That the tide of American might is retreating from its outposts is unmistakable. The US military presence in Western Europe, a legacy of the Second World War, melted away after the collapse of the Soviet empire. In the Middle East, the hegemonic role of the US that emerged as a result of the decline of the old European colonial powers is also disappearing. The Obama regime chose to withdraw from Iraq, despite the sacrifice that American soldiers made to topple the Baathist dictatorship, through its refusal to negotiate an appropriate status agreement. Now it is running to the exits in Afghanistan before any modicum of stability has been achieved. In addition, Washington was conspicuous by its absence in ending the Gaddafi regime in Libya, and it remained willfully ignorant of the post-Gaddafi dangers, as seen in the tragic events in Benghazi.
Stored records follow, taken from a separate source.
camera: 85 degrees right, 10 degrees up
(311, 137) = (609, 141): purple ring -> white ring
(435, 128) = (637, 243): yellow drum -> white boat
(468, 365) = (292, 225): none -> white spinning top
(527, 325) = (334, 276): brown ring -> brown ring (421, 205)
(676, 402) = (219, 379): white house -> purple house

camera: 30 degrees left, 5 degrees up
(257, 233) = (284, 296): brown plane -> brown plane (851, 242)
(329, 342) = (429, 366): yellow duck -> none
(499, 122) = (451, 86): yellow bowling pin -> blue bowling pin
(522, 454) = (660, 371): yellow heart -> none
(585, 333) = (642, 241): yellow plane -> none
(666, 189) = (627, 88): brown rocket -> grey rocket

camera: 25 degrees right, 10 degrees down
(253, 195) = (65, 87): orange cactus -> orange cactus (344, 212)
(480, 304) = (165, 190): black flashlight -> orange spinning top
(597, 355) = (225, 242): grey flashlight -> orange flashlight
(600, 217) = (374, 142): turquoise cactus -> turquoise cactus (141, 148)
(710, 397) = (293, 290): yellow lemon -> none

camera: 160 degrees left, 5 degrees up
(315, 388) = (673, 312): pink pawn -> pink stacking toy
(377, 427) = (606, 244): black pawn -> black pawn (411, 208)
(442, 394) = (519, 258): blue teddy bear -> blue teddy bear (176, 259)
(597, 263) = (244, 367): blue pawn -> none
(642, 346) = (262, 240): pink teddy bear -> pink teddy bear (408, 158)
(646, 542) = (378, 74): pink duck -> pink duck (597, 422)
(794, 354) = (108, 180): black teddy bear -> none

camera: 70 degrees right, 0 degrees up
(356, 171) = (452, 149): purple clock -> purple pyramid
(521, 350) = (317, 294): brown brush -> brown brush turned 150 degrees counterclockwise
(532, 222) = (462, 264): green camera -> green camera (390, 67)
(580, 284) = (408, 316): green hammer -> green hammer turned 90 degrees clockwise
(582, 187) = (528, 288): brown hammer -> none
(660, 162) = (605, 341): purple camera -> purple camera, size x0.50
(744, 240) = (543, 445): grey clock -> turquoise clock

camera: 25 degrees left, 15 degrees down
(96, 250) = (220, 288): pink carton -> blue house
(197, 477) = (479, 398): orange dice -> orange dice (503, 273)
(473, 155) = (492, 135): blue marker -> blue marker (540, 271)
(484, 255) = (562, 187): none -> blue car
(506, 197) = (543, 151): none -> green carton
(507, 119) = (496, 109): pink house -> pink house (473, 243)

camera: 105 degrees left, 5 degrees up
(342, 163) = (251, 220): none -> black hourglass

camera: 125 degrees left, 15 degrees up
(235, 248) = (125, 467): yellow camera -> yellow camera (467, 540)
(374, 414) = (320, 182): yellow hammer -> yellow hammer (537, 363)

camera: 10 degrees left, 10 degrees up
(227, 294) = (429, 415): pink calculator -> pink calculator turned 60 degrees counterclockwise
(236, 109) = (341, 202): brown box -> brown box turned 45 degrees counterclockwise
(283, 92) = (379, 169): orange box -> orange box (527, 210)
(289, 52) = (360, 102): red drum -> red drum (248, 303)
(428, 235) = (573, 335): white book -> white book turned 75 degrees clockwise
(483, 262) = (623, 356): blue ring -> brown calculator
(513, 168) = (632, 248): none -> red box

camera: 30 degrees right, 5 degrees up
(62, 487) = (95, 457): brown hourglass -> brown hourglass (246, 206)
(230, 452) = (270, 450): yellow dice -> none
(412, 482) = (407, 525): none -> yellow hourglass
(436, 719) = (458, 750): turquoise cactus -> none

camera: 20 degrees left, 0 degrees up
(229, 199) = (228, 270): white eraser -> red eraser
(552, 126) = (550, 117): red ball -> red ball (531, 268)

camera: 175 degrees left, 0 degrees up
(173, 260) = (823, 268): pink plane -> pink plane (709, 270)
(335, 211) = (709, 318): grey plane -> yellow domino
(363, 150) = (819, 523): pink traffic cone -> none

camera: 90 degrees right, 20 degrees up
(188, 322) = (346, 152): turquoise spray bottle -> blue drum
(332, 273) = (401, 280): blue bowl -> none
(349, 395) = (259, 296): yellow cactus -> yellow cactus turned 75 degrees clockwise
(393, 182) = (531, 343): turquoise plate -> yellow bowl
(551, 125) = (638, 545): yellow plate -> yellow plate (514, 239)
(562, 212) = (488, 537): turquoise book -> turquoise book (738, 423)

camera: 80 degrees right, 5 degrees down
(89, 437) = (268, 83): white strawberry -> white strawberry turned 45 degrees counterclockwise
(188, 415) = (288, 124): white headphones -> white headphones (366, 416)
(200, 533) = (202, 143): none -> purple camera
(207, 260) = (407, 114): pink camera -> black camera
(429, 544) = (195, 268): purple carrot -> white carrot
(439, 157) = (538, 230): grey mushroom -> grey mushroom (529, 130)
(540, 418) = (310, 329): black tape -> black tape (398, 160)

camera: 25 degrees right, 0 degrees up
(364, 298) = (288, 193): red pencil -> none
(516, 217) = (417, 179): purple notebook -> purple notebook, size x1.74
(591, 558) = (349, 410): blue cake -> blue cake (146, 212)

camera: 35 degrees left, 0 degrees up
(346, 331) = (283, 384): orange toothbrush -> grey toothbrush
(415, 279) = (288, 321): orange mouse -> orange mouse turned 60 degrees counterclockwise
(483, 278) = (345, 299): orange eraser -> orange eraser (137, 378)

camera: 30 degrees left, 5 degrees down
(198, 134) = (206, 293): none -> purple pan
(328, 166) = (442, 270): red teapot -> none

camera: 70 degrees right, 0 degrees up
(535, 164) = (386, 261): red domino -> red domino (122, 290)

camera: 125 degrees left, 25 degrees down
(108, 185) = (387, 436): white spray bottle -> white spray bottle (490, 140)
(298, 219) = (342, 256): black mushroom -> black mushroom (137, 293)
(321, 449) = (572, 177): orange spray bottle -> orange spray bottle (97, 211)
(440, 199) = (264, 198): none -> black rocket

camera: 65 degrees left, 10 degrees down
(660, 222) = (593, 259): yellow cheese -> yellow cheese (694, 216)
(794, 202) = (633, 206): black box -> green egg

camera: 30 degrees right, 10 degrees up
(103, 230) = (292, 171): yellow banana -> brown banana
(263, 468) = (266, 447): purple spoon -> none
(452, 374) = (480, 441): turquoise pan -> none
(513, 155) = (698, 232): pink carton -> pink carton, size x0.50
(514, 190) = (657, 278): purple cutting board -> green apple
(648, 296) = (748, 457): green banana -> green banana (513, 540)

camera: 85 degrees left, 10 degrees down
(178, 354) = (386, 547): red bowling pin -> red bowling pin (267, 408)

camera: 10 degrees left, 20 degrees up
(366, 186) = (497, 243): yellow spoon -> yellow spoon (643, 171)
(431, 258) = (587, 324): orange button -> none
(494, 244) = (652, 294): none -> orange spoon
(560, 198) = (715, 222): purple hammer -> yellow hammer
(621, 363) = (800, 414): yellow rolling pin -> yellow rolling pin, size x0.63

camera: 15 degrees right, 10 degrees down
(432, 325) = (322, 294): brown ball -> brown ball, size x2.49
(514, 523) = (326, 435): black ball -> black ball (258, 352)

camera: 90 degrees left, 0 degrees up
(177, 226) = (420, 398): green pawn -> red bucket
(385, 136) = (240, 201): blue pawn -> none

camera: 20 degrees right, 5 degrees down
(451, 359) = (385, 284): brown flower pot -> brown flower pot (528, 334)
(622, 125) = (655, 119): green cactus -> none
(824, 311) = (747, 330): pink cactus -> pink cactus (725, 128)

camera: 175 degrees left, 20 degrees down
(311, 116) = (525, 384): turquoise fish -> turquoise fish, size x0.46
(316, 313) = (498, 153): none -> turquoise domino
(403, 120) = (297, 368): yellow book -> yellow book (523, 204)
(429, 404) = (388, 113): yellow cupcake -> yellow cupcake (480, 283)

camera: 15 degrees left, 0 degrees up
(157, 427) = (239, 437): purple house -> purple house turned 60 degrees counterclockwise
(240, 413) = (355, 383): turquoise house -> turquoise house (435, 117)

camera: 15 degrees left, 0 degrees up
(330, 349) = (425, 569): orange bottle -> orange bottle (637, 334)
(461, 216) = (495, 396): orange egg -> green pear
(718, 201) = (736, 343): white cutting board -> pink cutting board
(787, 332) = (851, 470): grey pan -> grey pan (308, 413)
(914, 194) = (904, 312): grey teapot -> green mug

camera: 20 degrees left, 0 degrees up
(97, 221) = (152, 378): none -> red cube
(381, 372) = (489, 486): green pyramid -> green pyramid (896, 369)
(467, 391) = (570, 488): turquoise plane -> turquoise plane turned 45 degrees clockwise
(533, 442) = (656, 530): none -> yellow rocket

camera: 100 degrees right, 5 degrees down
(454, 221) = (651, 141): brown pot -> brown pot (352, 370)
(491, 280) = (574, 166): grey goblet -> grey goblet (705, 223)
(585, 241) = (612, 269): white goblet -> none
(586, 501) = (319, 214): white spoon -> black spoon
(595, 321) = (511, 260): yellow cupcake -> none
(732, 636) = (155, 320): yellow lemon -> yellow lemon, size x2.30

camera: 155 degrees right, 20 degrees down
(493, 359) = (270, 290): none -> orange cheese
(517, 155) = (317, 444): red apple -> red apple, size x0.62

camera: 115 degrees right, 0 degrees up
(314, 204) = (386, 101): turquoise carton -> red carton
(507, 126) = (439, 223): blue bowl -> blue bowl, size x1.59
Clearly, the US is not seeking exposure in the broad swath of geography stretching from Morocco to Central Asia. While America was prepared to mobilize against the Soviet enemy in the Cold War, it has little appetite for the messy business of failed states, Islamist radicalism, and terrorist campaigns. In addition, the declining dependence on Middle East oil simply reduces interest in the area altogether—surely a short-sighted calculation since so many of our allies, Europe and Japan, rely on the Saudi fields. Perhaps this retreat just reflects crude political motives: the Obama campaign wanted to point to the withdrawal in order to support its foreign policy narrative in the 2012 election. In that case, a future administration might reverse the decisions: yet this seems unlikely, not only due to budget constraints, but because strategic leadership once surrendered cannot easily be regained.
Can Europe step into the breach? Much speaks against this unlikely prospect. Europe has been investing at only very low levels in its military; it does not have the hardware to project power effectively. Nor will its welfare state budgets allow it to do much better in the future. In addition, Germany maintains a profoundly pacifist predisposition that makes any overseas deployments highly controversial and politically costly. Finally, to make matters worse, the EU requires unanimity among its 27 members in matters of foreign policy: hardly a structure designed for bold decision-making.